Hacker News new | ask | show | jobs
by carljv 2968 days ago
The Jupyter team deserves every accolade they get and more. The console, notebook, and now JupyterLab are some of the key reasons why Python's data ecosystem thrives.

I think Jupyter notebooks are quite useful as "rich display" shells. I often use them to set up simple interactive demos or tutorials to show folks or keep notes or scratch for myself.

That being said, I do think the "reproducibility" aspect of the notebook is overblown for the reasons other comments cite. Notebooks are hard to version control and diff, and are easy to "corrupt." I often see Jupyter notebooks described as "literate programs," and I really don't think that's an apt description. The notebook is basically the IPython shell exposed to the browser where you can display rich output.

This is where I think the R ecosystem's approach to the problem is better (a bit like org-mode & org-babel). For them, there is a literate program in plain text. Code blocks can be executed interactively and results displayed inline by a "viewer" on the document (like that provided by RStudio), but executing code doesn't change the source code of the program, and diffs/versions are only created by editing the source. At any point, the file can be "compiled" or processed into a static output document like HTML or PDF.

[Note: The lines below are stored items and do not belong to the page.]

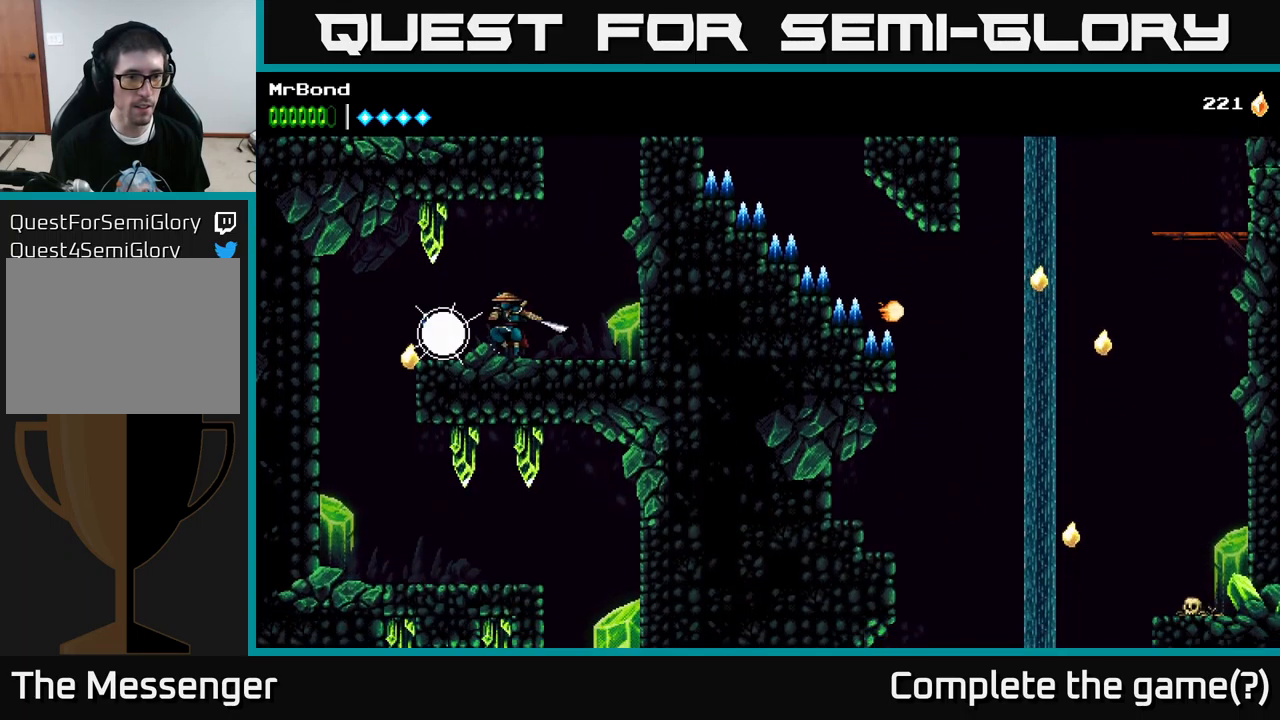
{"buttons": [], "left_stick": "center", "right_stick": "center", "events": [[100, "X", "down"], [117, "DPAD_LEFT", "up"], [217, "X", "up"], [333, "L1", "down"], [483, "L1", "up"]]}
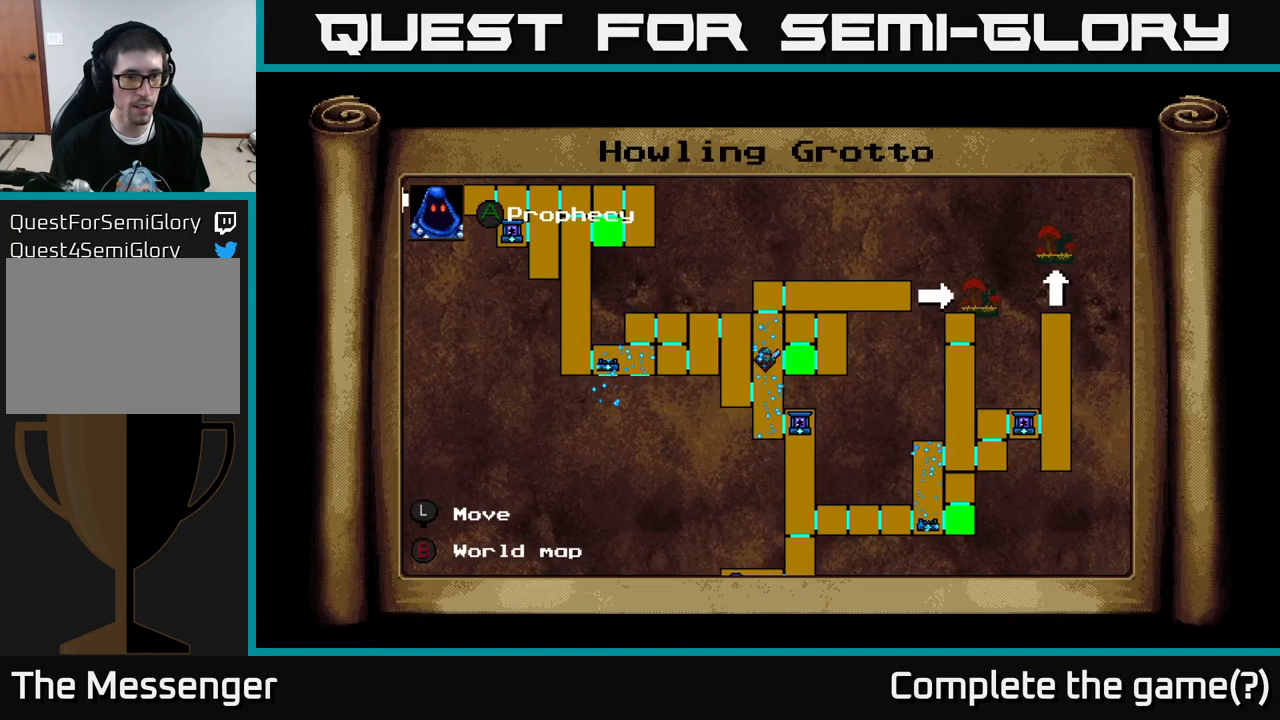
{"buttons": [], "left_stick": "center", "right_stick": "center", "events": []}
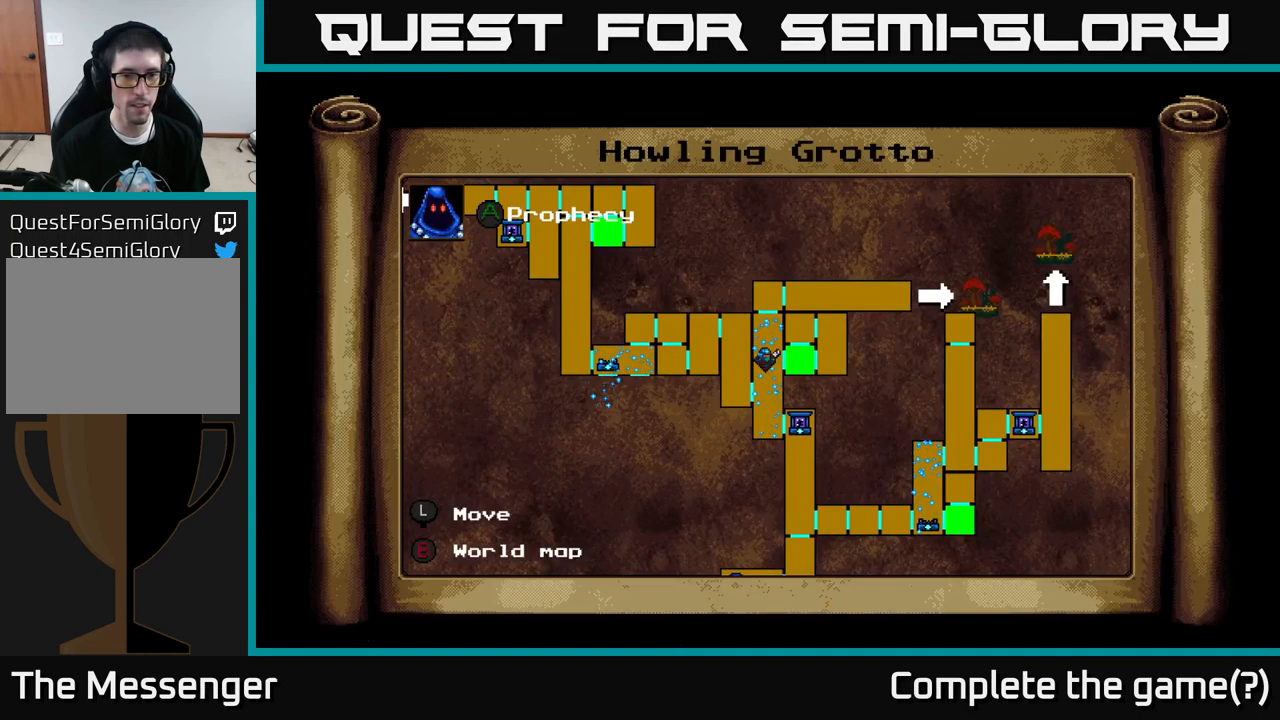
{"buttons": [], "left_stick": "center", "right_stick": "center", "events": []}
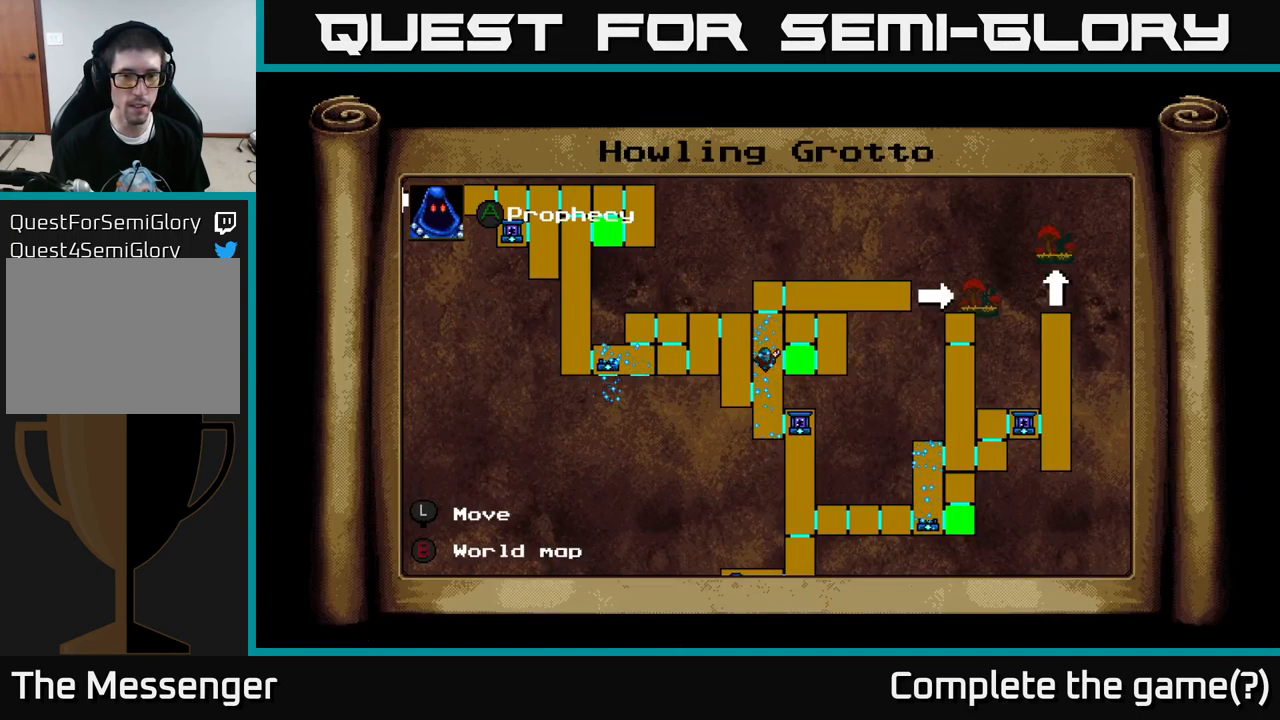
{"buttons": ["DPAD_LEFT"], "left_stick": "center", "right_stick": "center", "events": [[17, "L1", "down"], [167, "DPAD_LEFT", "down"], [184, "L1", "up"]]}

This is essentially literate programming but with an intermediate "interactive" feature facilitated by an external program. RMarkdown source doesn't know its being interacted with or executed, and you can edit it like any other literate program.

Interaction, reproducibility, and publication have fundamental tensions with each other. Jupyter notebooks are trying to do all three in the same software/format, and my sense is that they're starting to strain against those tensions.

2 comments

Notebooks can be reproducible, they just aren’t automatically so. It requires a little bit of effort and discipline, if reproducibility is a goal. https://www.svds.com/jupyter-notebook-best-practices-for-dat... is an excellent starting point. Personally, I use notebooks to keep a record of large computational pipelines. The key is to cache all results to disk. This allows for an iterative process where I modify the notebook, kill the kernel, and rerun everything. Only new calculations will be executed, everything previously calculated will simply be loaded from disk. In the end, I have a reproducible record of the entire project (and rerunning the notebook is fast) This kind of make-like functionality is implemented through the doit Python package (http://pydoit.org). An example workflow for this is http://clusterjob.readthedocs.io/en/latest/pydoit_pipeline.h...
So basically you write a script instead of a notebook? If you save data on disc, are they still displayed with the rich formating of Jupyter?
Well, it also contains markdown comments (often with LaTeX formulas, so the graphical rendering is appreciated), and, most importantly, plots of the results (which are typically fast to generate, so they are not cached).
I agree, 120%.

I like the r approach so much more.

I mean, as a medium for interactive exploration where you might want graphs and widgets or other rich/dynamic output, I still think the notebook is superior. But as a medium for developing complete, share-able, reproducible data analyses, I do think R has the upper hand.
Graphs, widgets and other rich/dynamic output is also possible with the R approach.

https://rmarkdown.rstudio.com/

Additionally, Rstudio is an incredibly powerful IDE for data analysis.

EDIT: Interestingly, however, I still use ESS https://ess.r-project.org/ but that's because I love Emacs too much :D

I understand. I believe I pointed that all out my comment above. I wasn't saying that I find the notebooks superior because they allow for rich & dynamic output, but that I find it superior to RStudio when all you want is a quick exploratory REPL capable of rich/dynamic output. I simply find it easier to fire up a notebook and start noodling around than writing an RMarkdown notebook. That really only holds if I'm not overly concerned with keeping or sharing the notebook. Otherwise, I believe RMarkdown is the better option.

I also tend gravitate towards ESS, and probably split my R development time between emacs and RStudio. I've even written a very kludgy Rmd notebook mode that uses overlays to show evaluation results from code chunks. But RStudio is very well-designed and ESS just doesn't compare feature-wise, sadly.

I just like python pandas better than R.
Not me. I'd take dplyr and related libraries over pandas any day. I've been using pandas for 6 years and I'm still regularly tripped up by parts of its API.